11. Cambios de anexos y ley penal más benigna: issue abierto
El art. 64 plantea un problema particularmente delicado cuando la clasificación técnica cambia entre el hecho y la decisión judicial. Por legalidad e irretroactividad, una ampliación posterior no puede utilizarse para criminalizar retroactivamente una conducta que no integraba el régimen penal aplicable al momento del hecho.
La hipótesis inversa —una modificación posterior que elimina o altera una categoría— requiere analizar si existe un verdadero cambio de valoración jurídico-penal susceptible de operar bajo el art. 2 del Código Penal o sólo una modificación técnica/regulatoria. No se adopta en esta ficha una respuesta automática.
Precedentes útiles para definir el objeto material
ASSA — vertidos de efluentes cloacales al río Paraná
Regla útil para esta ficha: Casación anuló la decisión que había revocado procesamientos y cuestionó una lectura restrictiva de la Ley 24.051 basada en que la prestadora de saneamiento no era una empresa industrial y sus efluentes no podían integrar el régimen. La definición de residuo peligroso debe reconstruirse desde la ley y su composición, no desde la etiqueta institucional del generador.
Límite: no fue una condena. La Sala IV ordenó un nuevo pronunciamiento; la referencia se usa para el alcance legal del concepto de residuo y para advertir contra exclusiones no previstas por el art. 2.

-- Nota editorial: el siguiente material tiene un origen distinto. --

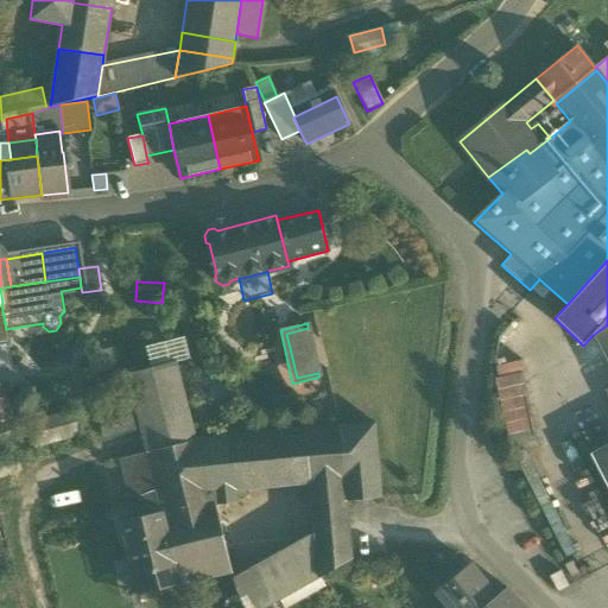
[(286,334),(297,378),(318,373),(320,377),(321,377),(309,323),(308,323),(308,328),(286,334)]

Ciageser — descarga de líquidos cloacales al río Gastona
La Cámara revocó una falta de mérito y dispuso el procesamiento de dos directivos en una investigación por descarga de líquidos cloacales. El caso muestra que un residuo originado en una actividad de servicios puede ser investigado bajo Ley 24.051 cuando su caracterización y peligrosidad permiten subsumirlo en el régimen.
Límite: se trata de un procesamiento, con estándar provisional. No establece que todo efluente cloacal sea residuo peligroso ni reemplaza la caracterización concreta del material.
Frigorífico General Belgrano — elevación a juicio
La acusación vinculó efluentes del frigorífico con parámetros ambientales, inspecciones, deficiencias del tratamiento y una caracterización ecotóxica. Es útil para observar cómo la clasificación normativa y la evidencia técnica se combinan en una hipótesis acusatoria.
Límite: la elevación a juicio no es un holding de culpabilidad ni permite convertir DQO, DBO u otro parámetro excedido en equivalente automático del delito.